**WHAT YOU NEED TO DO**
Each line below with the string "format" should be copied.

**EXERCISE INPUTS**
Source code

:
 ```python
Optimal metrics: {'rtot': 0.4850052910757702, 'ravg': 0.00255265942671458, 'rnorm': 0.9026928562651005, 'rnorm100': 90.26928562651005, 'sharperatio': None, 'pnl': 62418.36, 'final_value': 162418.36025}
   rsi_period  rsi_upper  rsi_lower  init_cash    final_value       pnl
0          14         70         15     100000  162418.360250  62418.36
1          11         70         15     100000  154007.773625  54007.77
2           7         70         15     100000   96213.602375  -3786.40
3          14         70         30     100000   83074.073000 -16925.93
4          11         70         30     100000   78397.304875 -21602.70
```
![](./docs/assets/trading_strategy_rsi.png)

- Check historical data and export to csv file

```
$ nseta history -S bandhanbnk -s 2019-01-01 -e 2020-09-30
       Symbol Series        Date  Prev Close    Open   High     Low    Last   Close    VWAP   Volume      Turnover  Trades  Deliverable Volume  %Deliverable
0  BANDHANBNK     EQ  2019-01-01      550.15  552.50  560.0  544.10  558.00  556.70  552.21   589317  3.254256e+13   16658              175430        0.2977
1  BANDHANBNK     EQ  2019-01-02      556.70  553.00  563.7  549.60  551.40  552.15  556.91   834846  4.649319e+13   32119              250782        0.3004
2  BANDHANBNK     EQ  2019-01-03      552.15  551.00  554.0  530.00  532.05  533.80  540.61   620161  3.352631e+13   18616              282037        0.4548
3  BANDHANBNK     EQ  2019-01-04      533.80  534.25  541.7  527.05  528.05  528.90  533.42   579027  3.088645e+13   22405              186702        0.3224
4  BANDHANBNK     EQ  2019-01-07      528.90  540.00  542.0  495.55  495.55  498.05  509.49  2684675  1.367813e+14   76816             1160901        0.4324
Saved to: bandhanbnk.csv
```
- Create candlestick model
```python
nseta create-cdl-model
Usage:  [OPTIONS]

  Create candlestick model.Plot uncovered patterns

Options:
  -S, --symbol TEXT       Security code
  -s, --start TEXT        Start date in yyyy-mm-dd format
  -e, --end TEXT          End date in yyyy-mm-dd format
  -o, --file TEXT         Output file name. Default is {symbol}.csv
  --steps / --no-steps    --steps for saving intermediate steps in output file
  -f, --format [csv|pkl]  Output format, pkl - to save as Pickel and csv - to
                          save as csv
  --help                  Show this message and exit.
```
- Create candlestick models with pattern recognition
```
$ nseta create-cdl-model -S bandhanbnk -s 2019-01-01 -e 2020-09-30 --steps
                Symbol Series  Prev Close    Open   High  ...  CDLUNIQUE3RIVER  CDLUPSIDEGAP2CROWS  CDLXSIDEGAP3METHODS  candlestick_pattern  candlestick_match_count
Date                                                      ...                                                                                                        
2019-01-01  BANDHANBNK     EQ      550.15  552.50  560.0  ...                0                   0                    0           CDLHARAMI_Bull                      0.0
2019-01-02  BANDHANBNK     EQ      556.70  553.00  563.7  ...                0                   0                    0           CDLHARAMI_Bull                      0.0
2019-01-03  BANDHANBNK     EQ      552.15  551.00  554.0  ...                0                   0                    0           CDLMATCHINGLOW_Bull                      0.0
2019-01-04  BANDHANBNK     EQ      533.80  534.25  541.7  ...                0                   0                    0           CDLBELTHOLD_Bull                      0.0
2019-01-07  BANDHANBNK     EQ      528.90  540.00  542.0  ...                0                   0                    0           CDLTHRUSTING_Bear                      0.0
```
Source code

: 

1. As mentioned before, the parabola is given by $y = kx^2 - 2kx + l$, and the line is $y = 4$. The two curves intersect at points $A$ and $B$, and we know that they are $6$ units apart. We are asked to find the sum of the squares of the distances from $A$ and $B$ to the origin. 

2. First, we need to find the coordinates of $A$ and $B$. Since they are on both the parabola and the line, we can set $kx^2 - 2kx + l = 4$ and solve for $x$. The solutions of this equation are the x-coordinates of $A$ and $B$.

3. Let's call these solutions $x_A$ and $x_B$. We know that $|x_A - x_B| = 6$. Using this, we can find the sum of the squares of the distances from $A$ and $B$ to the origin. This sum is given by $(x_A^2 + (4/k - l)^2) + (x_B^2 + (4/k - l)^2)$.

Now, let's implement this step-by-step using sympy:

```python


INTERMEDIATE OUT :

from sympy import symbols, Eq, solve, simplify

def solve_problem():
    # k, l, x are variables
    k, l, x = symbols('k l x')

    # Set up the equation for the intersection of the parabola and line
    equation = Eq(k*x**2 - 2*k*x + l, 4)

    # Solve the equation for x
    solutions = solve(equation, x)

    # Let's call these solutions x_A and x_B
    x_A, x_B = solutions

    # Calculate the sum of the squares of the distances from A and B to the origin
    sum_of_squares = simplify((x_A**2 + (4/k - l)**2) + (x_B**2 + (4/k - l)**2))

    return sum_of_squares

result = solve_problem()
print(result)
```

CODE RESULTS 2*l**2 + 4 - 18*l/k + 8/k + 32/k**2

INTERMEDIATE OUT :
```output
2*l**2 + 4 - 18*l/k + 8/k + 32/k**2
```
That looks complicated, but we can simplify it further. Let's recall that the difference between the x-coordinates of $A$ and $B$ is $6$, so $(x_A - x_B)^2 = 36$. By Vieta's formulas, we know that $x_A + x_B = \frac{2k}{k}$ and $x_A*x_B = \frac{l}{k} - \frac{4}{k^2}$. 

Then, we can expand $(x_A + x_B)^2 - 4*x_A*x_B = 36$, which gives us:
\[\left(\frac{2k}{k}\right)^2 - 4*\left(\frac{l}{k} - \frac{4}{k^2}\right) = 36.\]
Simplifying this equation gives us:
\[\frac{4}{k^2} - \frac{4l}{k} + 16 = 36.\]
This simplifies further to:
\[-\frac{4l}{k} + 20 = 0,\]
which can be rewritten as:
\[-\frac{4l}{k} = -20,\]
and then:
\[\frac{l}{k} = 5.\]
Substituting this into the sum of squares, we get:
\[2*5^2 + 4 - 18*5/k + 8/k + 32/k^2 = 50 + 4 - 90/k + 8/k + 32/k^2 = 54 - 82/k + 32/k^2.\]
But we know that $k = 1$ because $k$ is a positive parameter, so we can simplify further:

**RESPONSE TO THE TASK**
  -s, --start TEXT        Start date in yyyy-mm-dd format
  -e, --end TEXT          End date in yyyy-mm-dd format
  -f, --format [csv|pkl]  Output format, pkl - to save as Pickel and csv - to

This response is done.